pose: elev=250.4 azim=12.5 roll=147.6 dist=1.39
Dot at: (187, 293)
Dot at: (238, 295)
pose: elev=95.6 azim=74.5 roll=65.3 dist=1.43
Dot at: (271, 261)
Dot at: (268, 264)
────────────────────
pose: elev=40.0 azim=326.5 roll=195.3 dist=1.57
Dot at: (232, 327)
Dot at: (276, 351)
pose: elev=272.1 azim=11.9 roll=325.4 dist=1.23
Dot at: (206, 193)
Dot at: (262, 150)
────────────────────
_Requirements:_ Count how many lines in the rows above contain the string "pose", treating case as significant. Reply with the number alone.

_Solution to the problem:_ 4